“If Hitler succeeds in his wholesale sterilization, it will be a demonstration that will carry eugenics farther than a hundred Eugenics Societies could. If he makes a fiasco of it, it will set the movement back where a hundred eugenic societies can never resurrect it.”

— Henry Goddard to Dr. Henry Perkins (1934)

The development of eugenics

Across the world, and as seen in both Vermont and Nazi Germany, similar patterns can be found when eugenics develops. As often found in the lead up to ethnic violence, a social panic typically followed a significant economic crisis—and the panic was as important as the crisis itself.

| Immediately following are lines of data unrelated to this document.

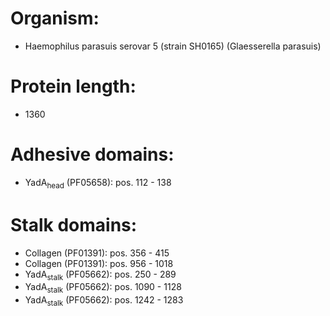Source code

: * Organism:
- Haemophilus parasuis serovar 5 (strain SH0165) (Glaesserella parasuis)
* Protein length:
- 1360
* Adhesive domains:
- YadA_head (PF05658): pos. 112 - 138
* Stalk domains:
- Collagen (PF01391): pos. 356 - 415
- Collagen (PF01391): pos. 956 - 1018
- YadA_stalk (PF05662): pos. 250 - 289
- YadA_stalk (PF05662): pos. 1090 - 1128
- YadA_stalk (PF05662): pos. 1242 - 1283

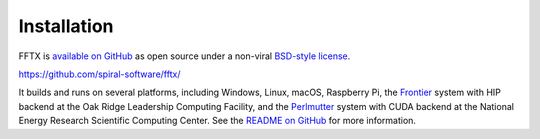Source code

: 

Installation
============

FFTX is `available on GitHub <https://github.com/spiral-software/fftx/>`__
as open source under a non-viral
`BSD-style license <https://github.com/spiral-software/fftx/blob/main/License.txt>`__.  

https://github.com/spiral-software/fftx/

It builds and runs on several platforms, 
including Windows, Linux, macOS, Raspberry Pi,
the `Frontier <https://www.olcf.ornl.gov/frontier/>`__
system with HIP backend at the Oak Ridge Leadership Computing Facility, and
the `Perlmutter <https://www.nersc.gov/systems/perlmutter/>`__
system with CUDA backend
at the National Energy Research Scientific Computing Center.
See the
`README on GitHub <https://github.com/spiral-software/fftx/#readme>`__
for more information.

Eugenicists seized upon social upheaval and socioeconomic tensions to promise a bright new future. They created localized social constructs of a master race. This pattern also points to a major issue in defining eugenics as a science: If multiple races are the master race, how can it have a genetic basis?

Inter-country dialogue

 

Prior to the outbreak of World War II, American and Nazi eugenicists heavily influenced each other. While American states were more successful in implementing eugenical programs, German eugenicists such as Eugen Fischer produced authoritative works on the subject. Both Adolf Hitler and Charles Davenport—Henry Perkins’ mentor—looked to Fischer as an inspiration, and Davenport would later direct Perkins towards the German’s work. Meanwhile, Nazis turned to American eugenicists such as Madison Grant and Leon Whitney.

While Vermont itself never inspired Nazi Germany, it did engage in national eugenics dialogue with these leading eugenicists who were in correspondence with Nazis.

American awareness

To what extent were Americans aware? Journalists spread word of Hitler and Nazi Germany’s atrocities from the very beginning. But eugenicists got there first: Thanks to national leaders of the movement, in 1924 the U.S. passed the Johnson-Reed Act. It was the most restrictive immigration bill ever signed into law in America, and led to Jews being turned away in the 1930s and 1940s.

“Germany’s 700,000 Jews have been tortured physically, robbed of homes and properties, denied a chance to earn a living, chased off the streets. Now they are being held for “ransom,” a gangster trick through the ages. But not only Jews have suffered. Out of Germany has come a steady, ever-swelling stream of refugees, Jews and Gentiles, liberals and conservatives, Catholics as well as Protestants, who could stand Nazism no longer.”

TIME, January 2, 1939

In the immediate post-war period, American journalists compared the horrors of the mental asylum to the concentration camps.

“Through public neglect and legislative penny-pinching, state after state has allowed its institutions for the care and cure of the mentally sick to degenerate into little more than concentration camps on the Belsen pattern. Court and grand-jury records document scores of deaths of patients following beatings by attendants. Hundreds of instances of abuse, falling just short of manslaughter, are similarly documented. And reliable evidence, from hospital after hospital, indicates that these are but a tiny fraction of the beatings that occur, day after day, only to be covered up by a tacit conspiracy of mutually protective silence and a code that ostracizes employees who sing too loud.”